Does Neal Stephenson know how to write endings yet?

I really feel like there has to be a third installment of the Baroque cycle/Cryptonomicon books, a book or series set in the future (or futures). A lot of the unresolved stuff in Cryptonomicon harked back to the Baroque cycle, and I think it was just there to be like 'Hey, this still exists! We will be talking about gold plates and monads and Wandering Jews again!"

But read Anathem. I loved it, and I loved it more the second time, when it made sense.

nm

That’s a trend in a large amount of modern fiction. Why read books when a picture can just show you a scene? So authors increasingly load their works with details. Thousands and thousands of details. The idea is to take a scene past realistic into hyperrealistic, giving an amount of understanding that a mere picture can’t hope to achieve and the feeling of actually being there and living it with the characters.

It started in the 60s, I think, with writers doing lists, describing every object in a medicine cabinet, for instance. In the 70s Steven Millhauser made his reputation this way, with short stories that I once described as the poetry of lists.

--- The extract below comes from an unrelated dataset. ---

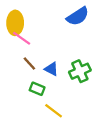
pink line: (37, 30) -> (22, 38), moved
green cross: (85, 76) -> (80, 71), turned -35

But lists are actually pretty boring and once a few writers earned their bones that way, the rest couldn’t. Lists expanded into details. Novels became manuals that would teach you everything about a subject. Stephenson is one of those best known for this. What’s the Baroque Cycle except a series of workbooks on the history of minting or piracy or certain philosophies?

You can either get with it or skim past it. Frankly there are huge sections of the Baroque Cycle that are skippable, but I suspect than the ones I enjoyed reading might be ones that others would skip and vice versa.

It’s a trend and it will play out sooner or later. Stephenson is trendy. In 2015 I predict he’ll start putting out a series of books that are 100 pages long.

Yeah, that Herman Melville can suck it!

Wow…I’m glad I’ve never read any of this dude’s books (despite hearing about him all the time like he’s a god among men.) They sound awful.

I don’t mind the endings as much as the length of the middles. I’ve never been that concerned with neat endings, they don’t happen in real life very often. Larry Niven novels didn’t wrap up that well either, but I keep reading them. And there are plenty of authors who intentionally leave murky endings because they are already working on the sequel.

Anyway, default ending for any story, “They all got run over by a truck.” Unless the story takes place in England, then “They all got run over by a lorry.”

Define awful. If you think in the middle of a prison break sequence getting a hundred pages on exactly how the English Royal Mint worked when it was run by Isaac Newton sounds awful, or chapter on the characters refining phosphorus from raw ingredients, then yeah, you’re gonna find it awful. Or you might think it sounds awesome.

Yeah, that sounds awful. To me. And I say that as someone who’s interested in history. But I like my fiction writing to be spare and clean. I can’t dig the multi-page digressions and dissertations.

This is the first time that I opened a thread to post a point and find out I had already made it, more than a year ago. However, the conversation has continued.

I found the ending of *Cryptonomicon *to be unsatisfactory because…

There was a sequence near the end where the main character (whose name slips my mind) decrypts the message without displaying either the crypt text or the plain text on his screen, while the priest was imprisoned in the next room. I thought this scene was awesome. However, we almost immediately learn that he was wasting his time, because the priest *already knew *the plain text.

Shortly after that the main characters are sitting on a pile of gold in the middle of the Phillippine jungle, acting like their problems are solved. The End.

However, we knew from much earlier that knowing the location of a pile of gold in the jungle is not the end but only the beginning of your problems. In fact, in this case, there is a strong argument that the gold belongs to the Catholic Church, which has both lawyers and political muscle in The Phillippines to assert their claim to ownership. Thus, it is very likely that the protagonists do not control wind up controlling the gold at all.

And finally, to Argent Towers–yeah, if you are looking for spare, clean writing look elsewhere.

It’s not just that there are digressions and dissertations, though: they are written in these really fascinating ways. The three pages about eating cereal mentioned before? I probably read it 4 times. There’s just something about the way the man writes that stays fascinating. But that’s me. Story is about my lowest priority in fiction.

That’s how I feel about Stephenson, as well. I don’t read him for the stories, I read him for the language. Not that he doesn’t have great stories, too, but that guy could right a phonebook and make it completely engrossing. Very much a “journey not the destination” kind of author.